- [WORK INSTRUCTIONS] After reading the data, copy it out in full and exactly.

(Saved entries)
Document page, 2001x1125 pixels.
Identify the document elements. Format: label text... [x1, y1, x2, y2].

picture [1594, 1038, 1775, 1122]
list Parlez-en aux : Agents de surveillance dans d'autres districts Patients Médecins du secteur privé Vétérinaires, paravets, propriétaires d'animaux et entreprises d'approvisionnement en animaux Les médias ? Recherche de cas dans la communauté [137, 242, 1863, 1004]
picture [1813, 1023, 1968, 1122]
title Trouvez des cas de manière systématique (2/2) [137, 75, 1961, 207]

- [EXPECTED OUTPUT]
Document page, 2001x1125 pixels.
Identify the document elements. Format: label text... [x1, y1, x2, y2].

picture [1594, 1038, 1775, 1122]
list Parlez-en aux : Agents de surveillance dans d'autres districts Patients Médecins du secteur privé Vétérinaires, paravets, propriétaires d'animaux et entreprises d'approvisionnement en animaux Les médias ? Recherche de cas dans la communauté [137, 242, 1863, 1004]
picture [1813, 1023, 1968, 1122]
title Trouvez des cas de manière systématique (2/2) [137, 75, 1961, 207]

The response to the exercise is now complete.